A man was so angry when his mother’s neighbour threw dog dirt into her garden that he retaliated – throwing a bucketfull over him and punching him in the face, a court heard. Anthony Paul Mott admitted “plastering” the man with dog dirt, claiming it was the culmination of a long-running dispute caused by the neighbour allowing his dogs to do their business on his mother’s land.
David Madison, prosecuting, said the victim had been walking his Alsatians in High Lands, near Cockfield, County Durham, when he stood in some dog dirt on May 12. “He stopped to clean his footwear on the grass and threw the remaining faeces into a field belonging to members of Mr Mott’s family,” he said. “One of the defendant’s relatives started shouting at him but he carried on with his walk and went to sit on a bench.

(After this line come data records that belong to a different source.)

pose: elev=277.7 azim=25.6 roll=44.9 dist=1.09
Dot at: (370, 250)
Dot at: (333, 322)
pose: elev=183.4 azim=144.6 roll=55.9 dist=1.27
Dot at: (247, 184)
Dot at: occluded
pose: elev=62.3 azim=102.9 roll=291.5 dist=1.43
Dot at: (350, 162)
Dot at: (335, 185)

Mr Mott then arrived, shouted further abuse and started throwing faeces and mud at him. He then climbed over the wall and hit the victim in the face.” The court heard how the victim had tried to restrain the self-employed 43-year-old, using his walking stick. Mott, who represented himself in Newton Aycliffe Magistrates’ Court, said that his mother had been forced to build a wall to stop the man’s dogs relieving themselves in her garden.

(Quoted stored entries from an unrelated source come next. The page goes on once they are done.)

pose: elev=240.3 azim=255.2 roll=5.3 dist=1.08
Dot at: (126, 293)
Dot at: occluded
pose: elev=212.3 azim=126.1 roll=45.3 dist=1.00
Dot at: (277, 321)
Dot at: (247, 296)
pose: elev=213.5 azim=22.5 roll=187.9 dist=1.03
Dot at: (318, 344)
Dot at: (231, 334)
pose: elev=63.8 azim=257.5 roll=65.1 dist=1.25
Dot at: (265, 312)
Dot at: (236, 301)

“We have been on to the council about it,” he said. “That morning he actually flung the dog faeces into the garden. My mum had been saving all this dog faeces up in a bucket – so I plastered him with it.” However, he denied hitting the man. Mott, of Ramshaw Lane, Ramshaw, pleaded guilty to common assault. He was fined £300 and was ordered to pay £50 compensation, £85 costs and a £15 victim’s surcharge.